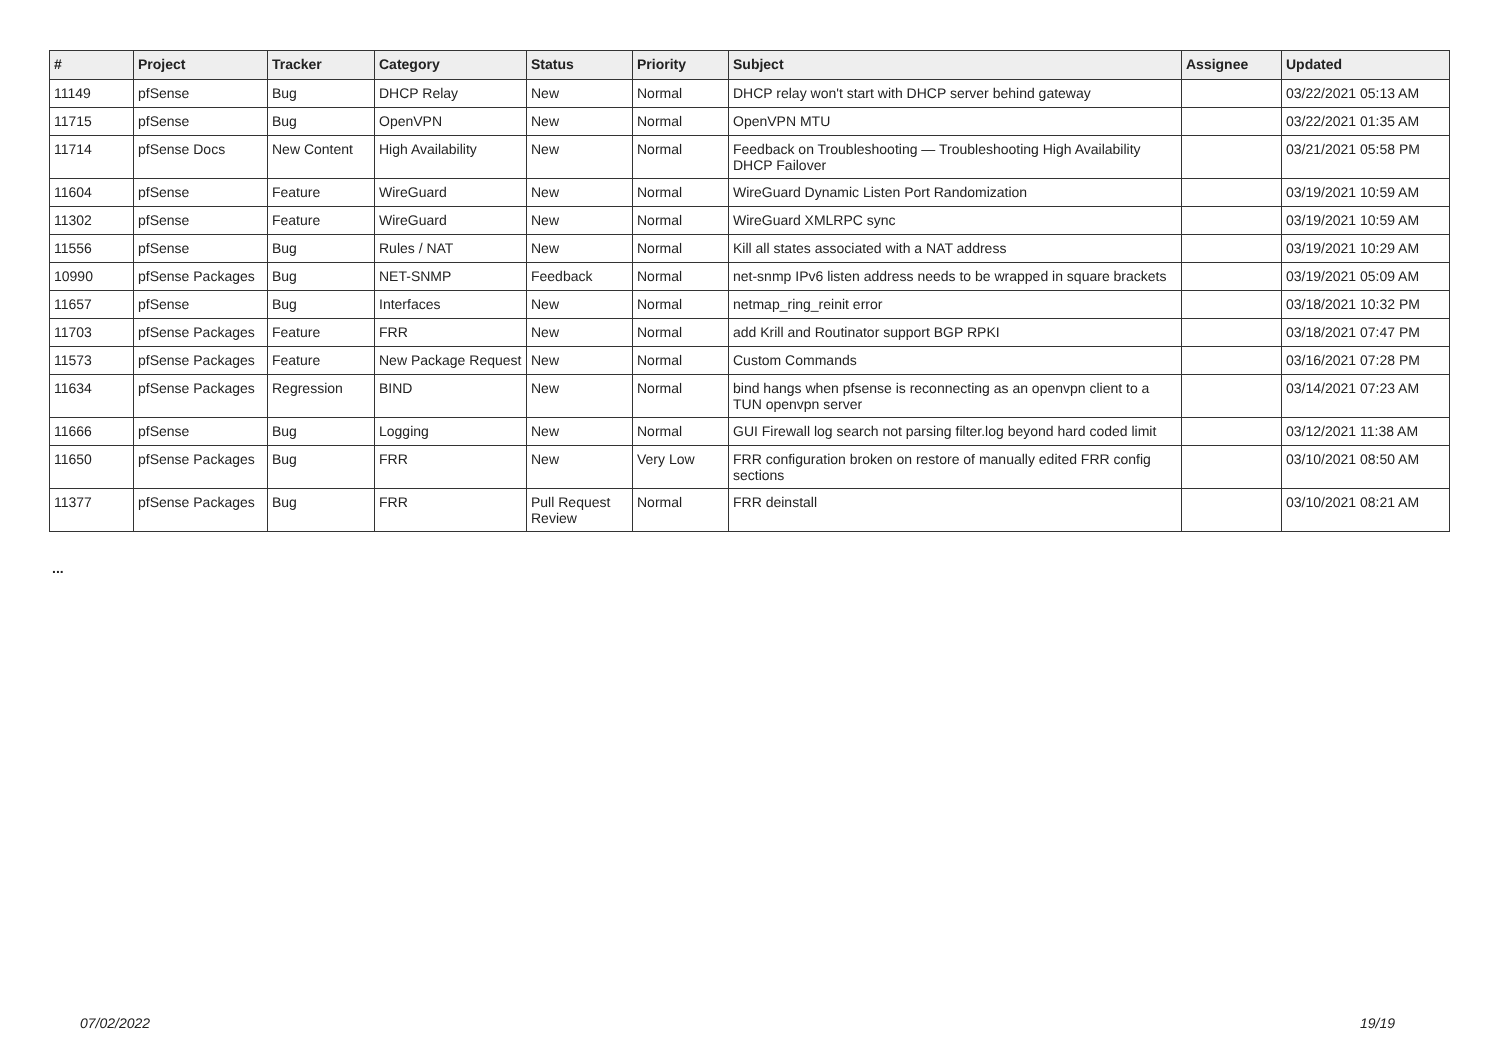| # | Project | Tracker | Category | Status | Priority | Subject | Assignee | Updated |
| --- | --- | --- | --- | --- | --- | --- | --- | --- |
| 11149 | pfSense | Bug | DHCP Relay | New | Normal | DHCP relay won't start with DHCP server behind gateway | | 03/22/2021 05:13 AM |
| 11715 | pfSense | Bug | OpenVPN | New | Normal | OpenVPN MTU | | 03/22/2021 01:35 AM |
| 11714 | pfSense Docs | New Content | High Availability | New | Normal | Feedback on Troubleshooting — Troubleshooting High Availability DHCP Failover | | 03/21/2021 05:58 PM |
| 11604 | pfSense | Feature | WireGuard | New | Normal | WireGuard Dynamic Listen Port Randomization | | 03/19/2021 10:59 AM |
| 11302 | pfSense | Feature | WireGuard | New | Normal | WireGuard XMLRPC sync | | 03/19/2021 10:59 AM |
| 11556 | pfSense | Bug | Rules / NAT | New | Normal | Kill all states associated with a NAT address | | 03/19/2021 10:29 AM |
| 10990 | pfSense Packages | Bug | NET-SNMP | Feedback | Normal | net-snmp IPv6 listen address needs to be wrapped in square brackets | | 03/19/2021 05:09 AM |
| 11657 | pfSense | Bug | Interfaces | New | Normal | netmap_ring_reinit error | | 03/18/2021 10:32 PM |
| 11703 | pfSense Packages | Feature | FRR | New | Normal | add Krill and Routinator support BGP RPKI | | 03/18/2021 07:47 PM |
| 11573 | pfSense Packages | Feature | New Package Request | New | Normal | Custom Commands | | 03/16/2021 07:28 PM |
| 11634 | pfSense Packages | Regression | BIND | New | Normal | bind hangs when pfsense is reconnecting as an openvpn client to a TUN openvpn server | | 03/14/2021 07:23 AM |
| 11666 | pfSense | Bug | Logging | New | Normal | GUI Firewall log search not parsing filter.log beyond hard coded limit | | 03/12/2021 11:38 AM |
| 11650 | pfSense Packages | Bug | FRR | New | Very Low | FRR configuration broken on restore of manually edited FRR config sections | | 03/10/2021 08:50 AM |
| 11377 | pfSense Packages | Bug | FRR | Pull Request Review | Normal | FRR deinstall | | 03/10/2021 08:21 AM |
...
07/02/2022 19/19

——————

## [What this task involves]
What the answer needs is every line from the data above with "server" in it.

## [Result for this task]
| 11149 | pfSense | Bug | DHCP Relay | New | Normal | DHCP relay won't start with DHCP server behind gateway | | 03/22/2021 05:13 AM |
| 11634 | pfSense Packages | Regression | BIND | New | Normal | bind hangs when pfsense is reconnecting as an openvpn client to a TUN openvpn server | | 03/14/2021 07:23 AM |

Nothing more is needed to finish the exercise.